Learning Lessons from Zach and His Experiences Out West and Back in the Midwest
Zach, who looks forward to a time when he can meet more of FLOW’s allies in person and continue the conversation started here, shares some of his perspective:
How have you and your family’s experiences here so far with water and climate change impacts differed from those you experienced living in the West?
Summer became my least favorite season out West due to the forest fires. Every day was sunny, hot, and dry. There always seemed to be smoke in the air, whether it was blowing up from California, down from Canada, or from a local fire. We had weeks where the air quality was so bad that summer camps shut down, public swimming pools shut down, and even healthy people were advised to stay inside. And this is nothing compared to the western communities that have water scarcity problems on top of all of this! I don’t think it would be accurate to pin all of these fires on climate change, but climate change has certainly exacerbated the problems caused by decades of unsound forest management and land-use practices.
Summer became my least favorite season out West due to the forest fires. Every day was sunny, hot, and dry. There always seemed to be smoke in the air, whether it was blowing up from California, down from Canada, or from a local fire.
Even though there was some smoke in Traverse City when we arrived this summer, our first summer here was a wild dream. It was great to have a mixture of blue skies and the occasional rain storm. I’m told that a couple of our storms here in Michigan were far more powerful than normal. So perhaps Michigan’s analog to forest fires is increased storm intensity.
What are some of the key lessons on water protection that you learned living and working in Montana, Oregon, and Washington State that you bring to your work in Michigan and the Great Lakes Basin?
The regulatory system won’t protect us. It is pollution and consumption enabling, highly manipulable, and captured by the regulated community. That being said, there are many good people working within the system. We need to find those people and empower them with the information and support to make the system work as well as it can. That’s the short game. The long and more interesting game is transforming the system. The public trust doctrine is a great tool in this fight because it can simultaneously influence both games.
As Jim Olson passes the torch to you as FLOW’s first full-time legal director, what does your position at FLOW and this moment mean to you and your personal and professional path?
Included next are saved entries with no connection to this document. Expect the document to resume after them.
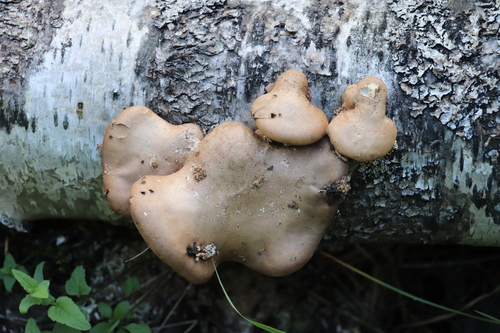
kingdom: Fungi
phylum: Basidiomycota
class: Agaricomycetes
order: Polyporales
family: Fomitopsidaceae
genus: Fomitopsis
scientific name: Fomitopsis betulina
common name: Birch polypore
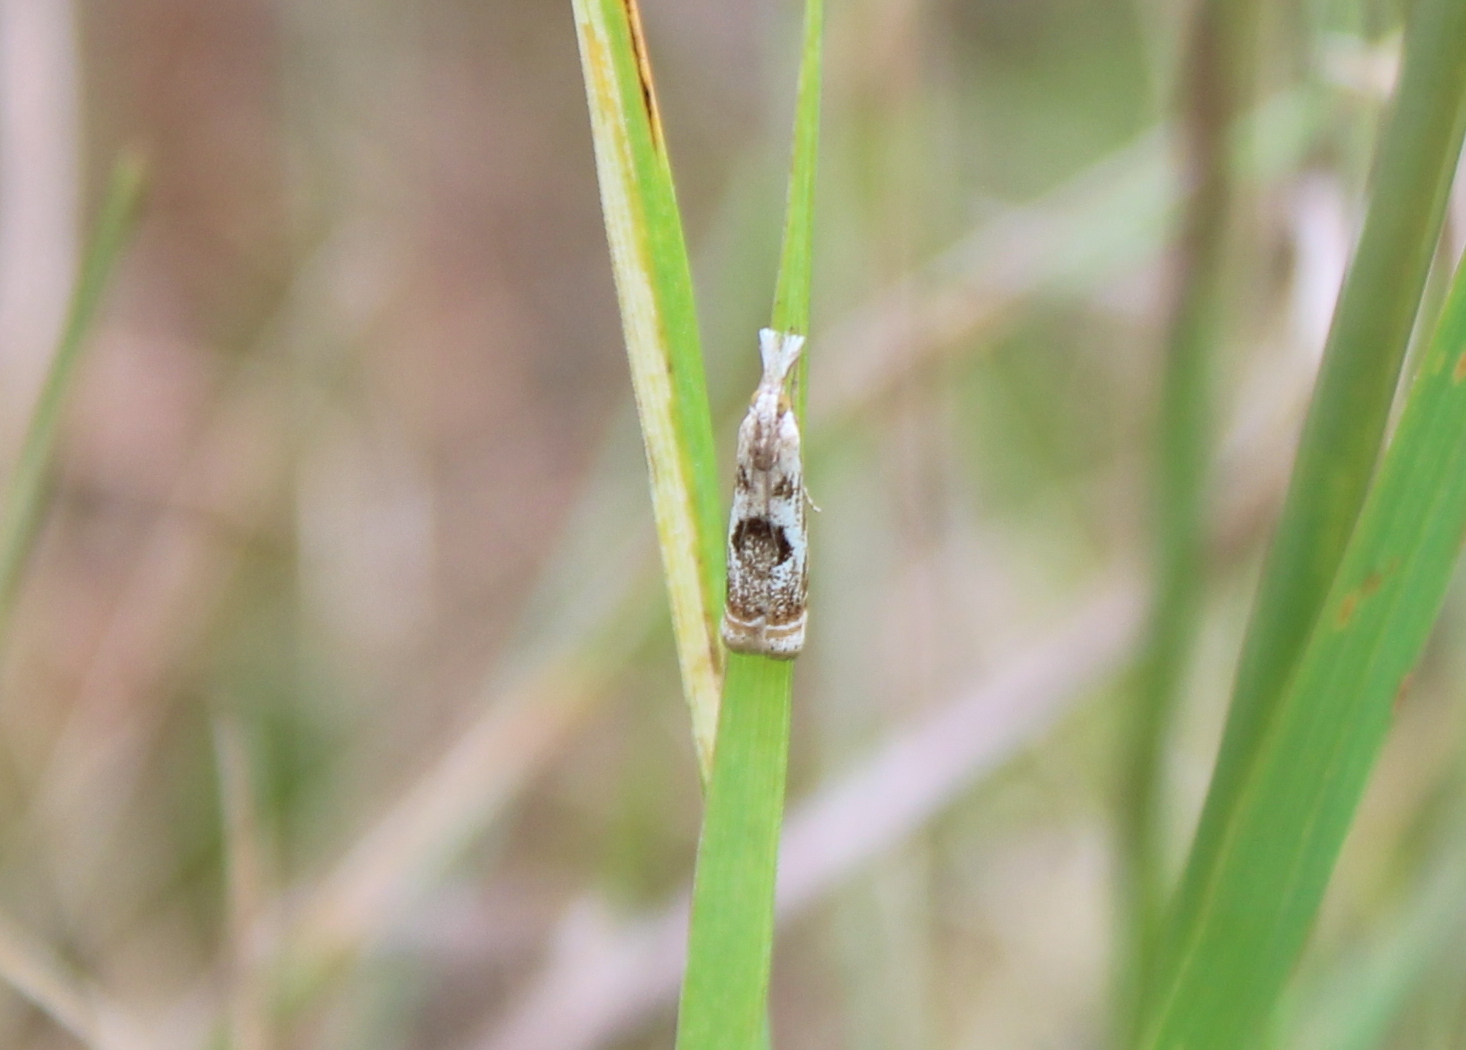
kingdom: Animalia
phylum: Arthropoda
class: Insecta
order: Lepidoptera
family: Crambidae
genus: Microcrambus
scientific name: Microcrambus elegans
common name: Elegant grass-veneer
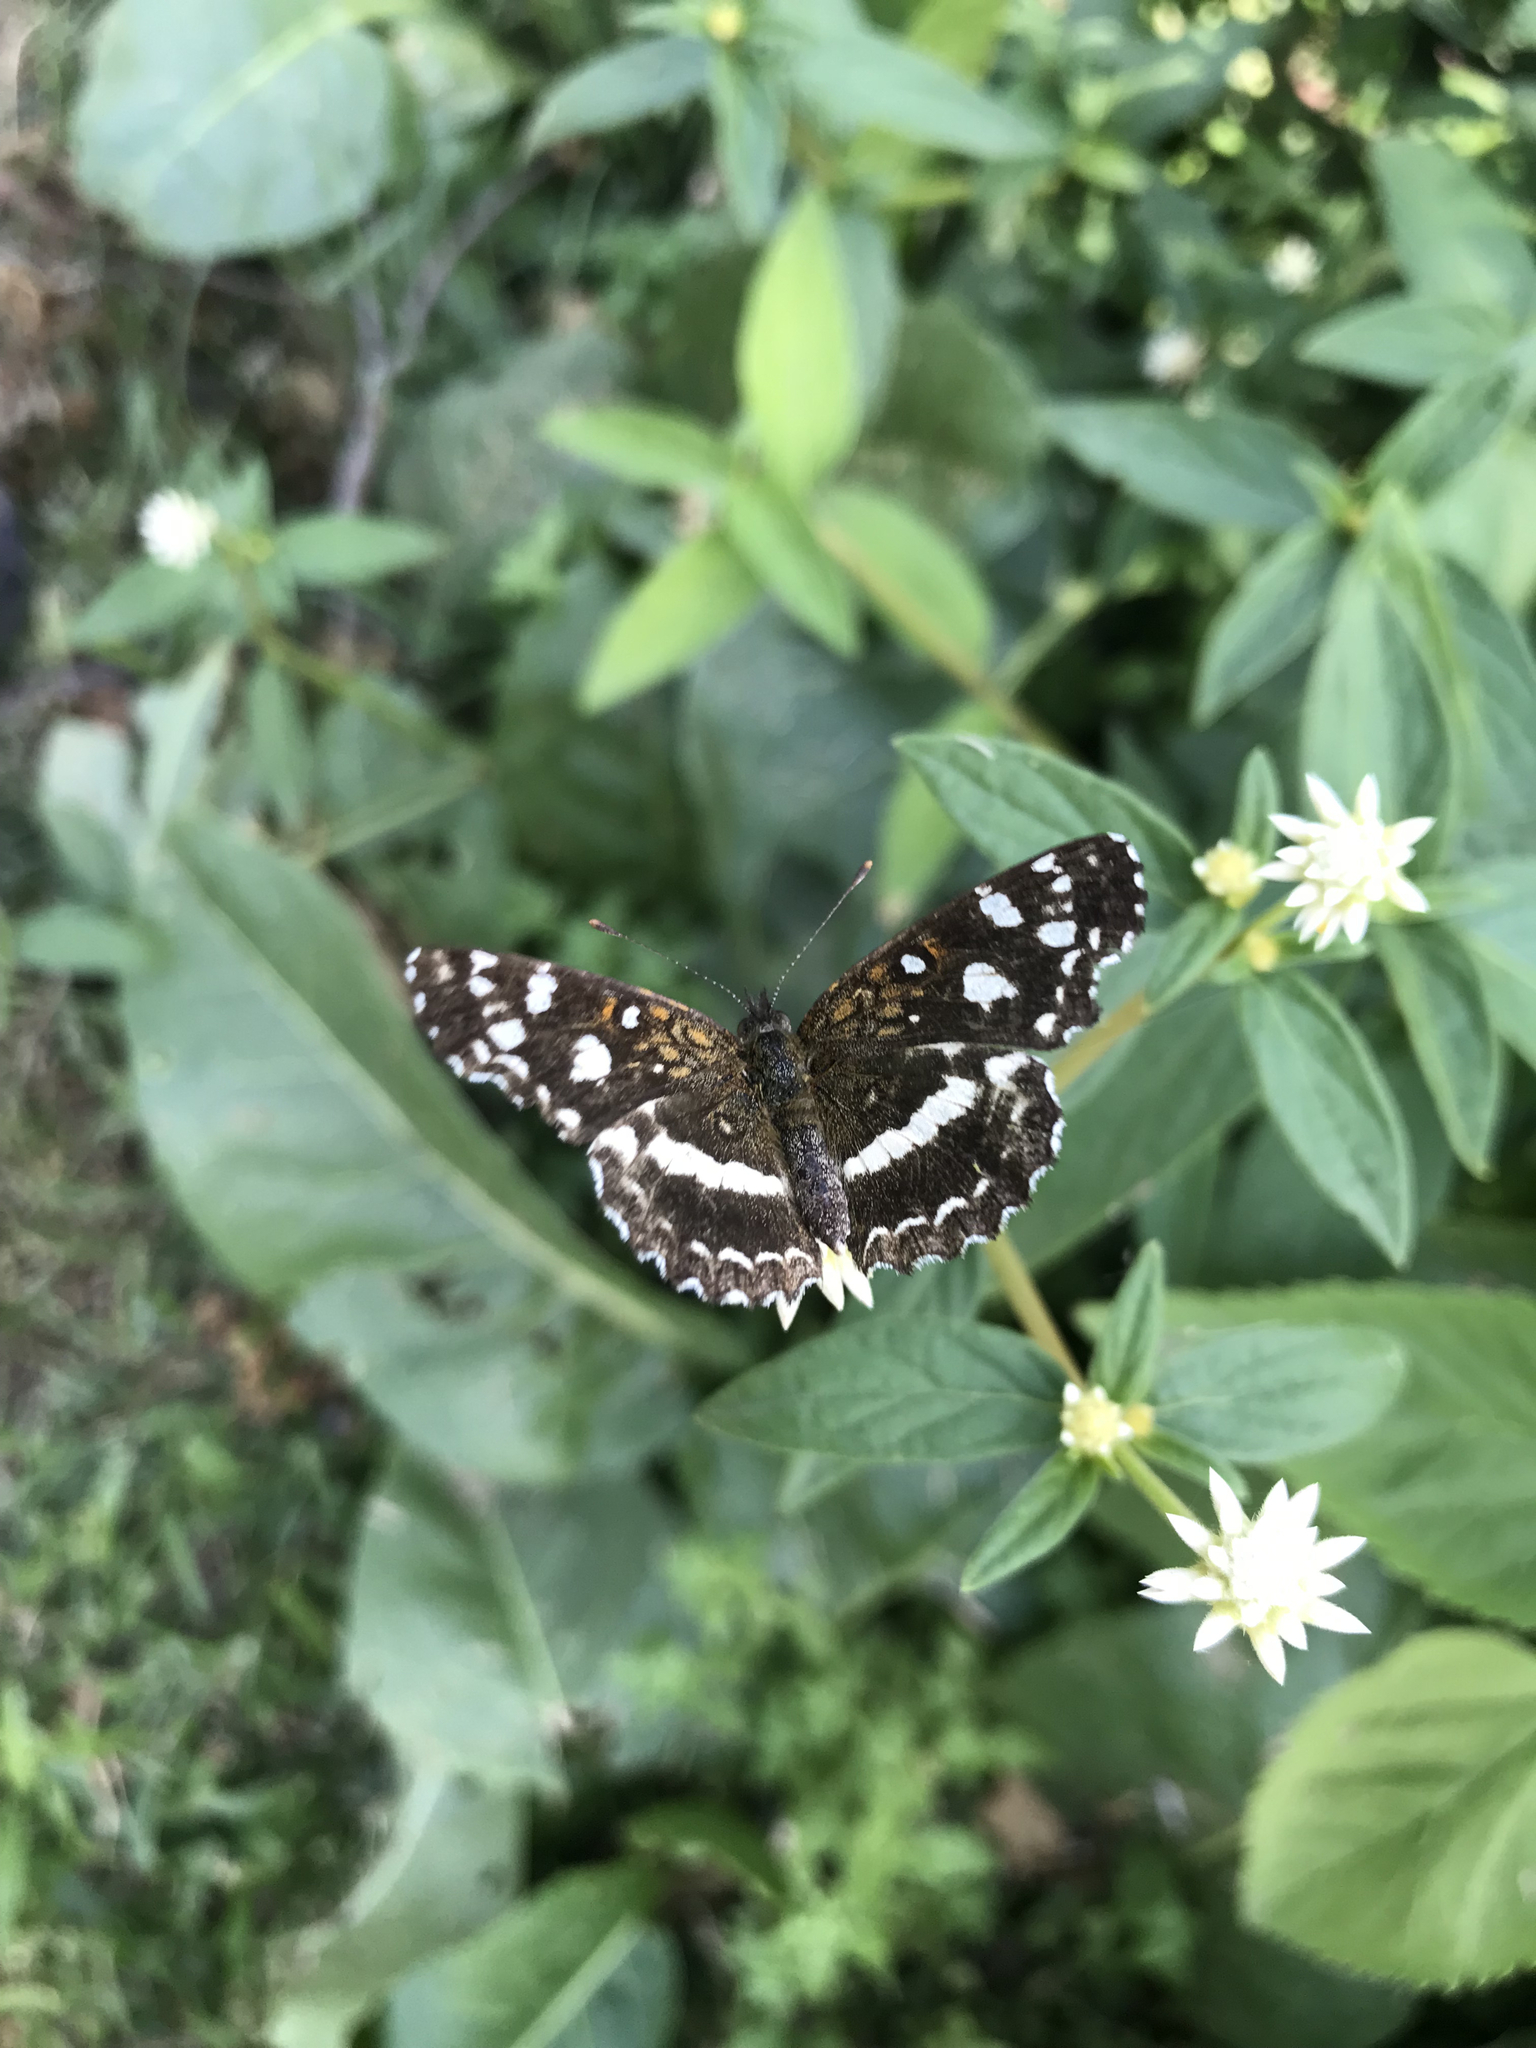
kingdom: Animalia
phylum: Arthropoda
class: Insecta
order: Lepidoptera
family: Nymphalidae
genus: Ortilia
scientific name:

I’m the trustee of Jim’s vision. That’s a solemn responsibility that should keep me on my toes for quite a while. For now, I’m trying to learn everything I can from him. My basic goal is to keep up Jim’s work in my own way. If I’m able to do that, I will have done good work.
I’m the trustee of Jim’s vision. That’s a solemn responsibility that should keep me on my toes for quite a while.
What are you working on now at FLOW that excites you and holds promise for keeping water public and protected for current and future generations?
I’m just starting to dive into the commodification, financialization, and privatization of water. If there isn’t a vigorous resistance to these efforts, only the rich will have water security. We need to meet the moment.